Exhibit 99.3
EXHIBIT B
ASSUMPTION AGREEMENT
This ASSUMPTION AGREEMENT is entered into as of , , by
General Motors Corporation, a Delaware corporation
(“GM”),
,
a
corporation (“Parent”), and , a corporation (“Successor”).
Capitalized terms used and not otherwise defined herein shall have the meanings set forth in the
Agreement, dated as of , 1999 (as amended, the “Agreement”) by and between GM and
Delphi Automotive Systems Corporation, a Delaware corporation (“Delphi”), relating to the Benefit
Guarantee (as defined therein).
WHEREAS, Delphi is a party to the Agreement and has the obligations set forth in
the Agreement; and
WHEREAS, pursuant to the Agreement, Delphi has agreed that it shall not, without
GM’s prior written consent, merge, consolidate or consummate a similar business combination
involving Delphi unless (A) Delphi is the surviving entity and the ultimate controlling parent entity
of its affiliated group of companies (a “UCPE”) or (B) if as a result of such transaction Delphi is not
the surviving entity or Delphi (or its successor) is controlled by
another UCPE, then, in either case:
(i) such UCPE (if any) and the successor entity (if other than Delphi) shall expressly assume Delphi’s
obligations under the Agreement by executing this Assumption Agreement, and (ii) immediately after
giving effect to such merger, consolidation or other similar business combination, Delphi or the
successor entity (if other than Delphi) and the UCPE (if any) shall not be in violation of its obligations
under the Agreement; and
WHEREAS,
pursuant to
(the “Transaction”), [Successor will
be the surviving entity and/or Parent will be the UCPE of Delphi or
Successor] effective as of
(the “Effective Date”); and
WHEREAS, the Agreement contemplates that in the event of a transaction such as
the Transaction, Successor and Parent shall assume the obligations of Delphi under the Agreement;
and
NOW, THEREFORE, in consideration of the foregoing and the mutual agreements
set forth herein and other good and valuable consideration, the receipt and sufficiency of which are
hereby acknowledged, GM, Successor and Parent hereby agree as follows:
1. Assumption. Effective as of the Effective Date, Successor and Parent each
assume all obligations of Delphi set forth in the Agreement, each shall be deemed to be bound by the
Agreement, and all references to “Delphi” therein shall thereafter be deemed to include, in addition
to Delphi (to the extent it remains an existing entity after the Transaction), Successor and Parent.

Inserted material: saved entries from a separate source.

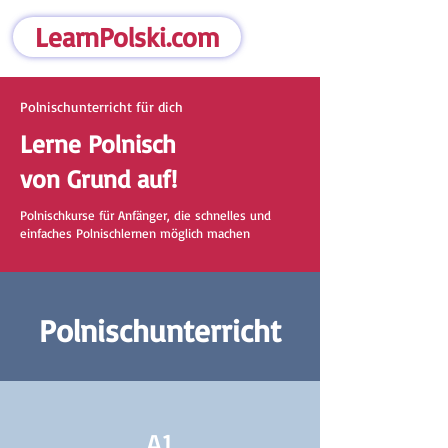
LearnPolski.com
Polnischunterricht für dich
Lerne Polnisch
von Grund auf!
Polnischkurse für Anfänger, die schnelles und
einfaches Polnischlernen möglich machen
Polnischunterricht
A1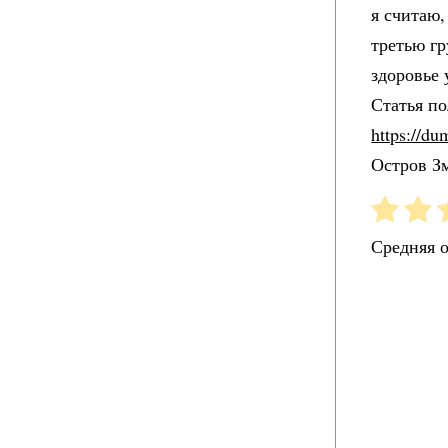
я считаю,
третью гр
здоровье 
Статья по
https://d
Остров З
Средняя 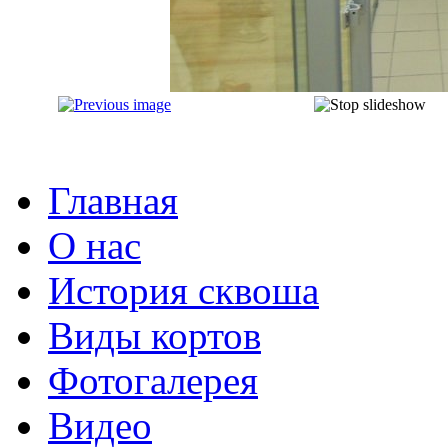
Главная
О нас
История сквоша
Виды кортов
Фотогалерея
Видео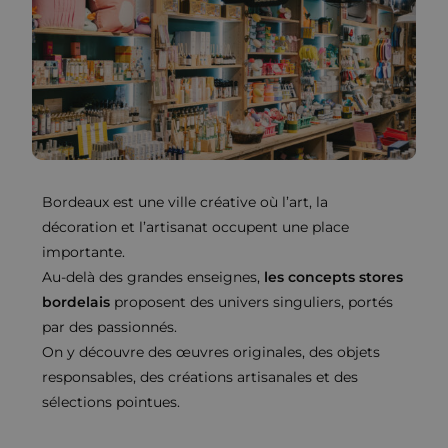
Bordeaux est une ville créative où l’art, la
décoration et l’artisanat occupent une place
importante.
Au-delà des grandes enseignes,
les concepts stores
bordelais
proposent des univers singuliers, portés
par des passionnés.
On y découvre des œuvres originales, des objets
responsables, des créations artisanales et des
sélections pointues.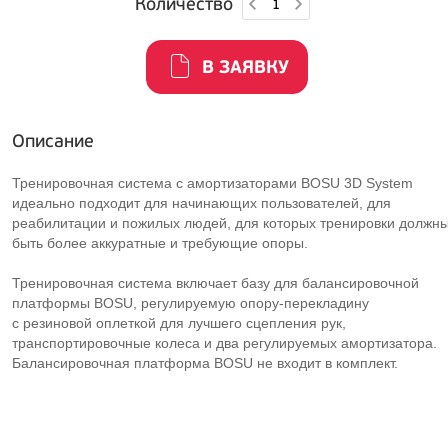
Количество
В ЗАЯВКУ
Описание
Тренировочная система с амортизаторами BOSU 3D System
идеально подходит для начинающих пользователей, для
реабилитации и пожилых людей, для которых тренировки должн
быть более аккуратные и требующие опоры.
Тренировочная система включает базу для балансировочной
платформы BOSU, регулируемую
опору-перекладину
с резиновой оплеткой для лучшего сцепления рук,
транспортировочные колеса и два регулируемых амортизатора.
Балансировочная платформа BOSU не входит в комплект.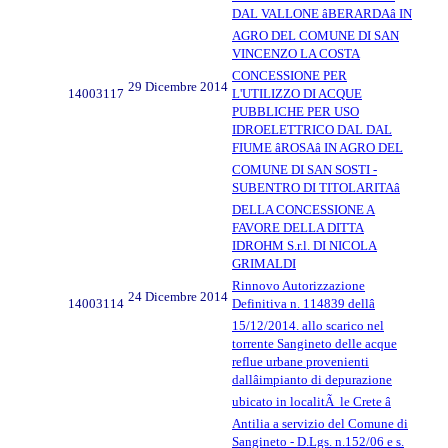
DAL VALLONE âBERARDAâ IN
AGRO DEL COMUNE DI SAN
VINCENZO LA COSTA
CONCESSIONE PER
29 Dicembre 2014
14003117
L'UTILIZZO DI ACQUE
PUBBLICHE PER USO
IDROELETTRICO DAL DAL
FIUME âROSAâ IN AGRO DEL
COMUNE DI SAN SOSTI -
SUBENTRO DI TITOLARITAâ
DELLA CONCESSIONE A
FAVORE DELLA DITTA
IDROHM S.r.l. DI NICOLA
GRIMALDI
Rinnovo Autorizzazione
24 Dicembre 2014
14003114
Definitiva n. 114839 dellâ
15/12/2014. allo scarico nel
torrente Sangineto delle acque
reflue urbane provenienti
dallâimpianto di depurazione
ubicato in localitÃ le Crete â
Antilia a servizio del Comune di
Sangineto - D.Lgs. n.152/06 e s.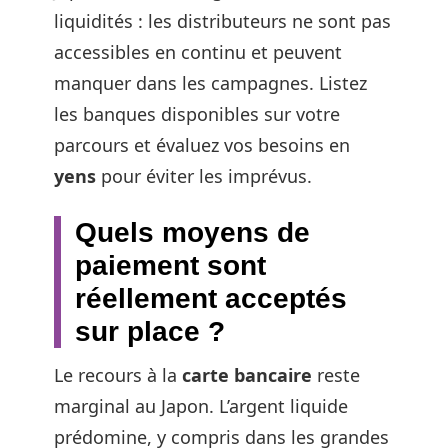
liquidités : les distributeurs ne sont pas
accessibles en continu et peuvent
manquer dans les campagnes. Listez
les banques disponibles sur votre
parcours et évaluez vos besoins en
yens
pour éviter les imprévus.
Quels moyens de
paiement sont
réellement acceptés
sur place ?
Le recours à la
carte bancaire
reste
marginal au Japon. L’argent liquide
prédomine, y compris dans les grandes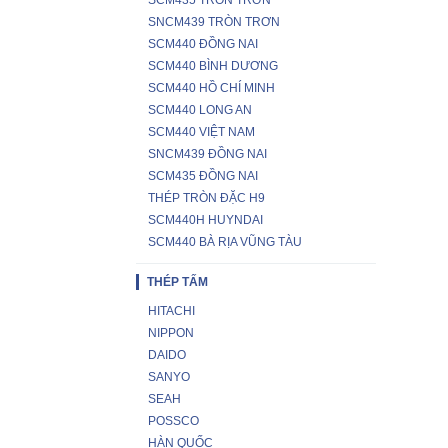
SCM435 TRÒN TRƠN
SNCM439 TRÒN TRƠN
SCM440 ĐỒNG NAI
SCM440 BÌNH DƯƠNG
SCM440 HỒ CHÍ MINH
SCM440 LONG AN
SCM440 VIỆT NAM
SNCM439 ĐỒNG NAI
SCM435 ĐỒNG NAI
THÉP TRÒN ĐẶC H9
SCM440H HUYNDAI
SCM440 BÀ RỊA VŨNG TÀU
THÉP TẤM
HITACHI
NIPPON
DAIDO
SANYO
SEAH
POSSCO
HÀN QUỐC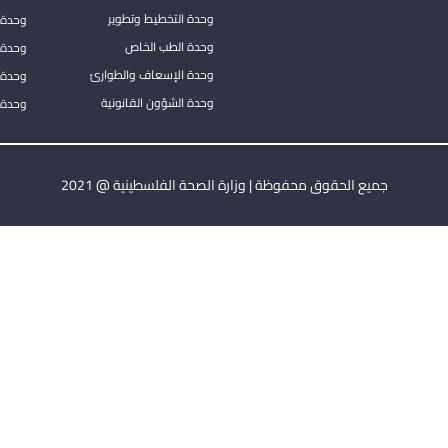
وحدة التخطيط وتطوير
وحدة 
وحدة الطب الخاص
وحدة ا
وحدة الإسعاف والطوارئ
وحدة 
وحدة الشؤون القانونية
وحدة ا
جميع الحقوق محفوظة | وزارة الصحة الفلسطينية @ 2021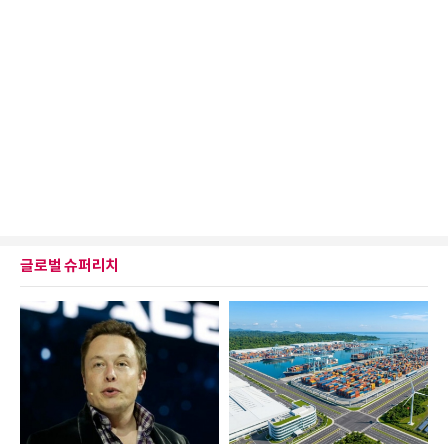
글로벌 슈퍼리치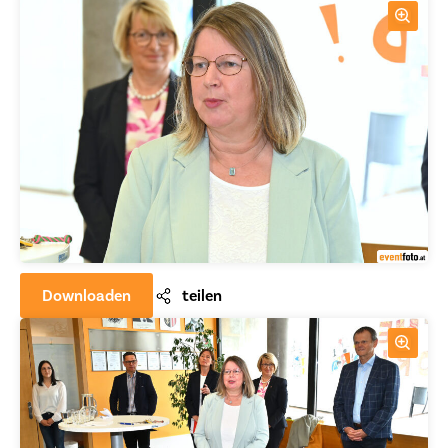
Downloaden
teilen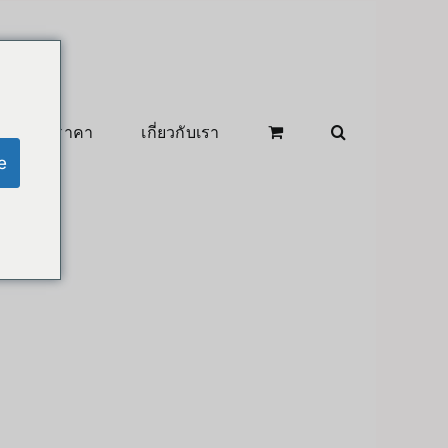
สินค้าลดราคา
เกี่ยวกับเรา
e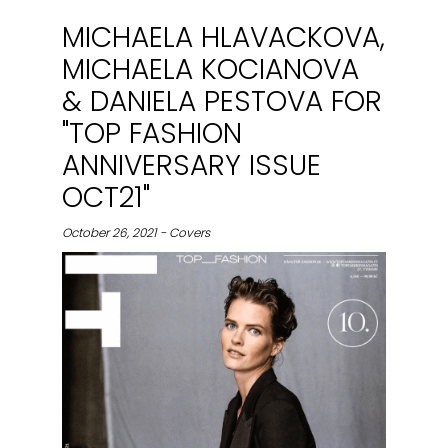
MICHAELA HLAVACKOVA,
MICHAELA KOCIANOVA
& DANIELA PESTOVA FOR
"TOP FASHION
ANNIVERSARY ISSUE
OCT21"
October 26, 2021 - Covers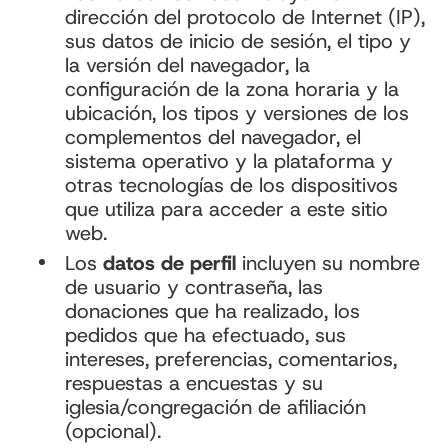
dirección del protocolo de Internet (IP),
sus datos de inicio de sesión, el tipo y
la versión del navegador, la
configuración de la zona horaria y la
ubicación, los tipos y versiones de los
complementos del navegador, el
sistema operativo y la plataforma y
otras tecnologías de los dispositivos
que utiliza para acceder a este sitio
web.
Los
datos de perfil
incluyen su nombre
de usuario y contraseña, las
donaciones que ha realizado, los
pedidos que ha efectuado, sus
intereses, preferencias, comentarios,
respuestas a encuestas y su
iglesia/congregación de afiliación
(opcional).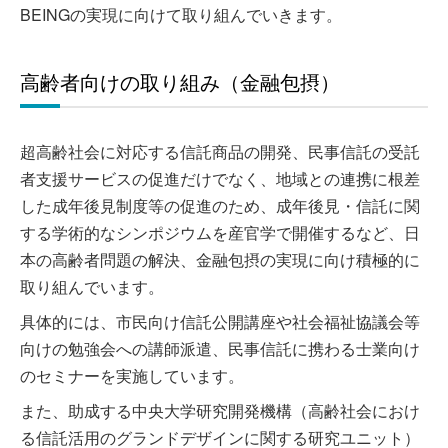
BEINGの実現に向けて取り組んでいきます。
高齢者向けの取り組み（金融包摂）
超高齢社会に対応する信託商品の開発、民事信託の受託
者支援サービスの促進だけでなく、地域との連携に根差
した成年後見制度等の促進のため、成年後見・信託に関
する学術的なシンポジウムを産官学で開催するなど、日
本の高齢者問題の解決、金融包摂の実現に向け積極的に
取り組んでいます。
具体的には、市民向け信託公開講座や社会福祉協議会等
向けの勉強会への講師派遣、民事信託に携わる士業向け
のセミナーを実施しています。
また、助成する中央大学研究開発機構（高齢社会におけ
る信託活用のグランドデザインに関する研究ユニット）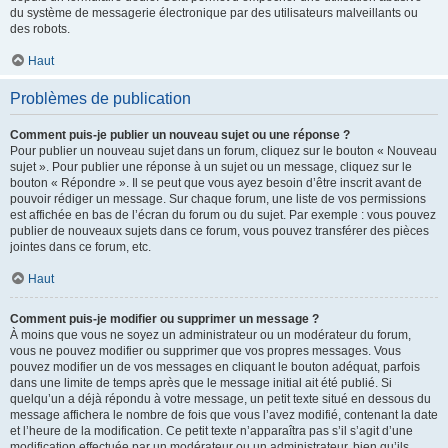
du système de messagerie électronique par des utilisateurs malveillants ou
des robots.
Haut
Problèmes de publication
Comment puis-je publier un nouveau sujet ou une réponse ?
Pour publier un nouveau sujet dans un forum, cliquez sur le bouton « Nouveau
sujet ». Pour publier une réponse à un sujet ou un message, cliquez sur le
bouton « Répondre ». Il se peut que vous ayez besoin d’être inscrit avant de
pouvoir rédiger un message. Sur chaque forum, une liste de vos permissions
est affichée en bas de l’écran du forum ou du sujet. Par exemple : vous pouvez
publier de nouveaux sujets dans ce forum, vous pouvez transférer des pièces
jointes dans ce forum, etc.
Haut
Comment puis-je modifier ou supprimer un message ?
À moins que vous ne soyez un administrateur ou un modérateur du forum,
vous ne pouvez modifier ou supprimer que vos propres messages. Vous
pouvez modifier un de vos messages en cliquant le bouton adéquat, parfois
dans une limite de temps après que le message initial ait été publié. Si
quelqu’un a déjà répondu à votre message, un petit texte situé en dessous du
message affichera le nombre de fois que vous l’avez modifié, contenant la date
et l’heure de la modification. Ce petit texte n’apparaîtra pas s’il s’agit d’une
modification effectuée par un modérateur ou un administrateur, bien qu’ils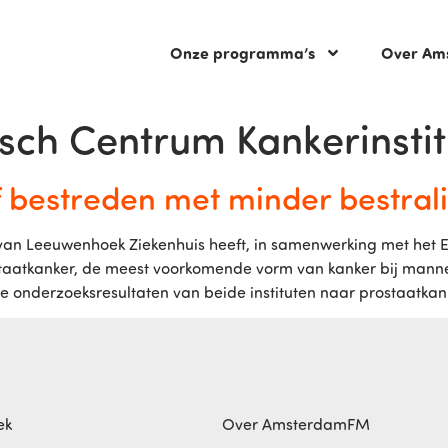
Onze programma’s
Over Am
ch Centrum Kankerinstit
f bestreden met minder bestral
i van Leeuwenhoek Ziekenhuis heeft, in samenwerking met het
aatkanker, de meest voorkomende vorm van kanker bij mannen
 De onderzoeksresultaten van beide instituten naar prostaatka
ek
Over AmsterdamFM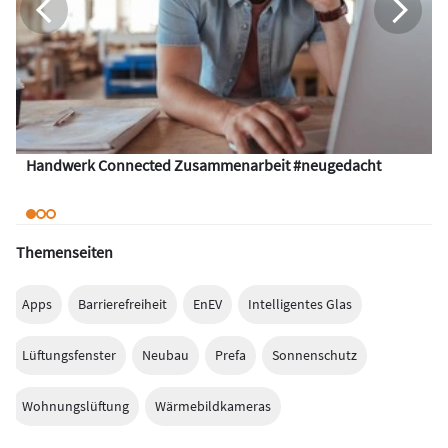
Handwerk Connected Zusammenarbeit #neugedacht
Themenseiten
Apps
Barrierefreiheit
EnEV
Intelligentes Glas
Lüftungsfenster
Neubau
Prefa
Sonnenschutz
Wohnungslüftung
Wärmebildkameras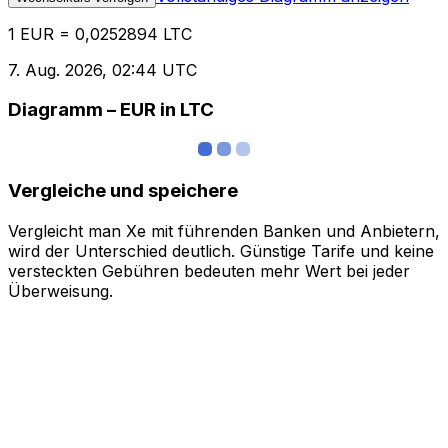
1 EUR = 0,0252894 LTC
7. Aug. 2026, 02:44 UTC
Diagramm – EUR in LTC
Vergleiche und speichere
Vergleicht man Xe mit führenden Banken und Anbietern,
wird der Unterschied deutlich. Günstige Tarife und keine
versteckten Gebühren bedeuten mehr Wert bei jeder
Überweisung.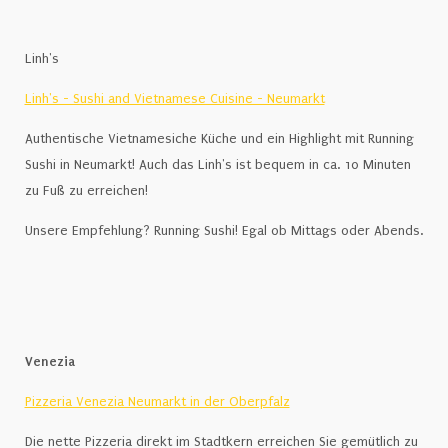
Linh's
Linh's - Sushi and Vietnamese Cuisine - Neumarkt
Authentische Vietnamesiche Küche und ein Highlight mit Running
Sushi in Neumarkt! Auch das Linh's ist bequem in ca. 10 Minuten
zu Fuß zu erreichen!
Unsere Empfehlung? Running Sushi! Egal ob Mittags oder Abends.
Venezia
Pizzeria Venezia Neumarkt in der Oberpfalz
Die nette Pizzeria direkt im Stadtkern erreichen Sie gemütlich zu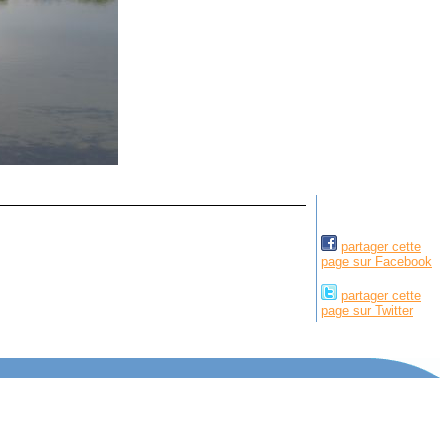
partager cette
page sur Facebook
partager cette
page sur Twitter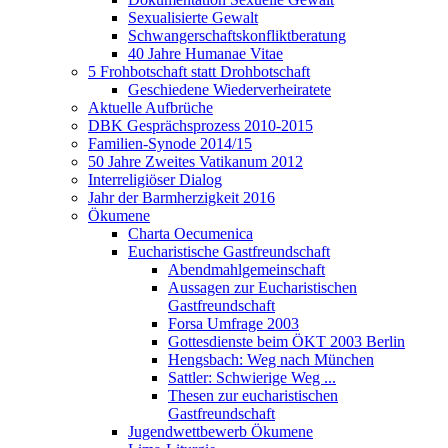
Sexualisierte Gewalt
Schwangerschaftskonfliktberatung
40 Jahre Humanae Vitae
5 Frohbotschaft statt Drohbotschaft
Geschiedene Wiederverheiratete
Aktuelle Aufbrüche
DBK Gesprächsprozess 2010-2015
Familien-Synode 2014/15
50 Jahre Zweites Vatikanum 2012
Interreligiöser Dialog
Jahr der Barmherzigkeit 2016
Ökumene
Charta Oecumenica
Eucharistische Gastfreundschaft
Abendmahlgemeinschaft
Aussagen zur Eucharistischen
Gastfreundschaft
Forsa Umfrage 2003
Gottesdienste beim ÖKT 2003 Berlin
Hengsbach: Weg nach München
Sattler: Schwierige Weg ...
Thesen zur eucharistischen
Gastfreundschaft
Jugendwettbewerb Ökumene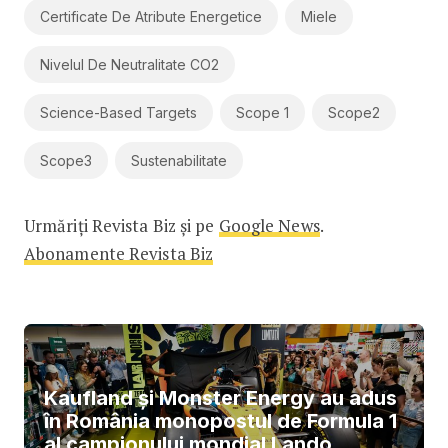
Certificate De Atribute Energetice
Miele
Nivelul De Neutralitate CO2
Science-Based Targets
Scope 1
Scope2
Scope3
Sustenabilitate
Urmăriți Revista Biz și pe
Google News
.
Abonamente Revista Biz
Kaufland și Monster Energy au adus
în România monopostul de Formula 1
al campionului mondial Lando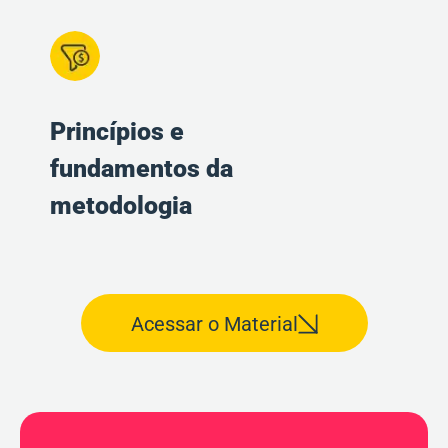
Princípios e
fundamentos da
metodologia
Acessar o Material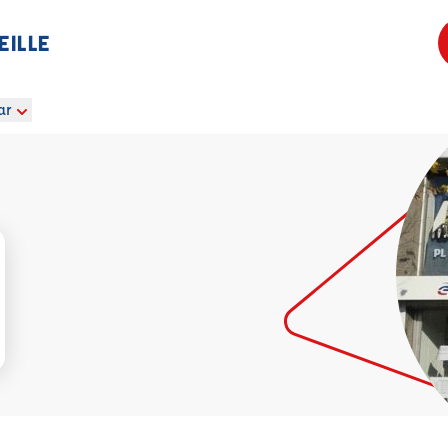
EILLE
ar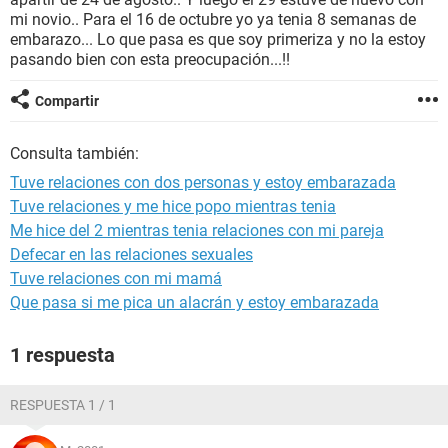
mi novio.. Para el 16 de octubre yo ya tenia 8 semanas de
embarazo... Lo que pasa es que soy primeriza y no la estoy
pasando bien con esta preocupación...!!
Compartir
Consulta también:
Tuve relaciones con dos personas y estoy embarazada
Tuve relaciones y me hice popo mientras tenia
Me hice del 2 mientras tenia relaciones con mi pareja
Defecar en las relaciones sexuales
Tuve relaciones con mi mamá
Que pasa si me pica un alacrán y estoy embarazada
1 respuesta
RESPUESTA 1 / 1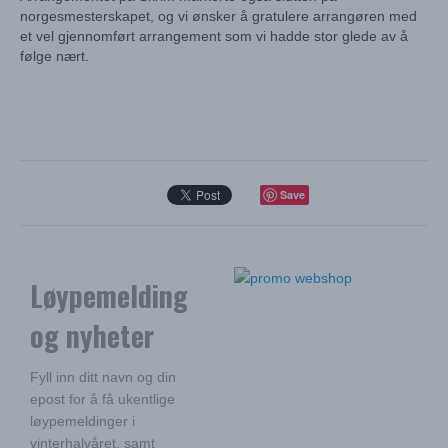
norgesmesterskapet, og vi ønsker å gratulere arrangøren med
et vel gjennomført arrangement som vi hadde stor glede av å
følge nært.
Save
Løypemelding
og nyheter
Fyll inn ditt navn og din
epost for å få ukentlige
løypemeldinger i
vinterhalvåret, samt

2. Cooperation. The parties shall take such further action, and execute such
additional documents, as may be required in order to carry out the purposes of this Assumption
Agreement.
3. Counterparts. This Assumption Agreement may be executed in counterparts, and shall be
deemed to have been duly executed and delivered by all parties when each party has executed a
counterpart hereof and delivered an original or facsimile copy thereof to the other party. Each
such counterpart hereof shall be deemed to be an original, and all of such counterparts together
shall constitute one and the same instrument.
4. Governing Law. This Assumption Agreement shall be governed by the internal laws (and not the law of conflicts) of the State of Delaware. Any action to enforce or interpret
any provision of this Assumption Agreement shall be brought exclusively in the state or federal
courts of the State of Delaware.
5. Severability. If any provision of this Assumption Agreement is held to be invalid or
unenforceable in any jurisdiction, then, to the fullest extent permitted by law, (i) the other
provisions of this Assumption Agreement shall remain in full force and effect in such jurisdiction
and shall be construed to carry out the intentions of the parties hereto as nearly as may be
possible and (ii) the invalidity or unenforceability of any provision hereof in any jurisdiction
shall not affect the validity or enforceability of such provision in any other jurisdiction.
6. Amendments. None of the provisions of this Assumption Agreement shall be modified,
amended, waived or superseded, without the prior written consent of each of the parties hereto.